Translated as “Financial Guard”, Guardia di Finanza (GdF) is a department under Italy’s Minister of Economy and Finance and actually part of the Italian Armed Forces. It is tasked with dealing with financial crime and smuggling, and is increasingly involved in file-sharing cases.

Today the department announced that following an investigation and the execution of a warrant against a resident of Naples, its officers have shut down a total of five file-sharing sites.

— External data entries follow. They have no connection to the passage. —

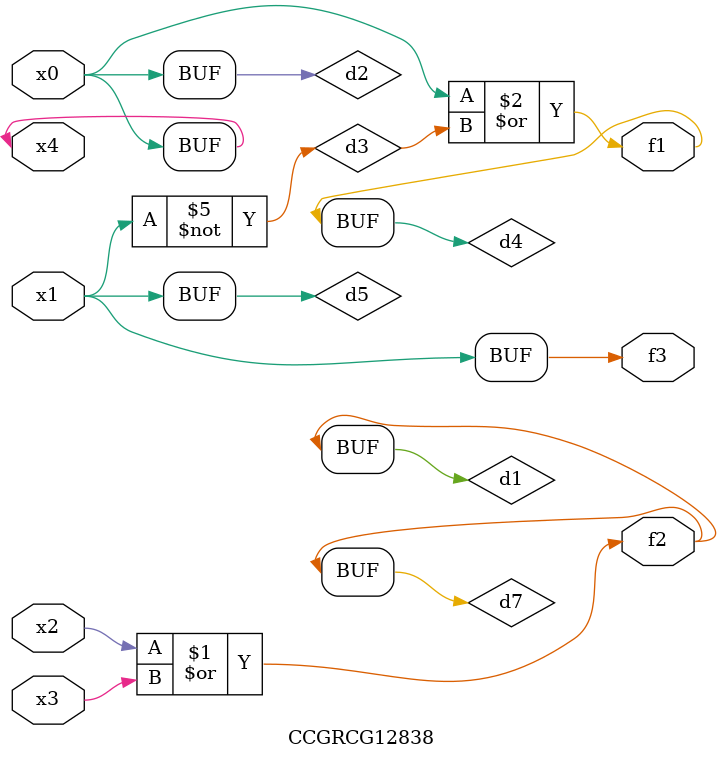
<source format=v>
module CCGRCG12838(
	input x0, x1, x2, x3, x4,
	output f1, f2, f3
);

	wire d1, d2, d3, d4, d5, d6, d7;

	or (d1, x2, x3);
	buf (d2, x0, x4);
	not (d3, x1);
	or (d4, d2, d3);
	not (d5, d3);
	nand (d6, d1, d3);
	or (d7, d1);
	assign f1 = d4;
	assign f2 = d7;
	assign f3 = d5;
endmodule

</source>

A 49-year-old man, known online under the pseudonym “Tex Willer”, was allegedly the operator of the series of sites including ItalianShare, MusicShare, FilmShare and ItalianSexy. All were hosted in Las Vegas and are currently down.

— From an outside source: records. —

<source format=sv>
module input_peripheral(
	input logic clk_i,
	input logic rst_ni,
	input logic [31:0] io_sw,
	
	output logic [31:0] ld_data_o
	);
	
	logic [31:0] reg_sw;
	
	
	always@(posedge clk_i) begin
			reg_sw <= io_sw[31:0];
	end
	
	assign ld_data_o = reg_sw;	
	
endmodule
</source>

Together they reportedly had in excess of 136,000 subscribers and carried 31,600 links to movies, music, TV shows, software, games and pornography indexed on BitTorrent, cyberlockers and eDonkey networks.

As is common in such investigations, emphasis is being placed on the fact that the sites made music, movies and games available before their commercial release.

Furthermore, since the sites had advertising and donation accounts operating through PayPal, Guardia di Finanza are framing their investigation as one against for-profit piracy and tax evasion.

With assistance from FPM (Federation Against Music Piracy), AESVI (Italian Entertainment Software Publishers Association) and movie anti-piracy group FAPAV, complaints were filed against three alleged leaders of the websites along with the seizure of computer equipment.

The investigation is still ongoing, with GdF noting that seized data will “provide specific facts relating to those who were responsible for illegally sharing tens of thousands of protected copyright works online.”

In April, Italy censored torrent search engine BTjunkie but in response to its owner creating a proxy site to unblock access, GdF quickly took the proxy site down.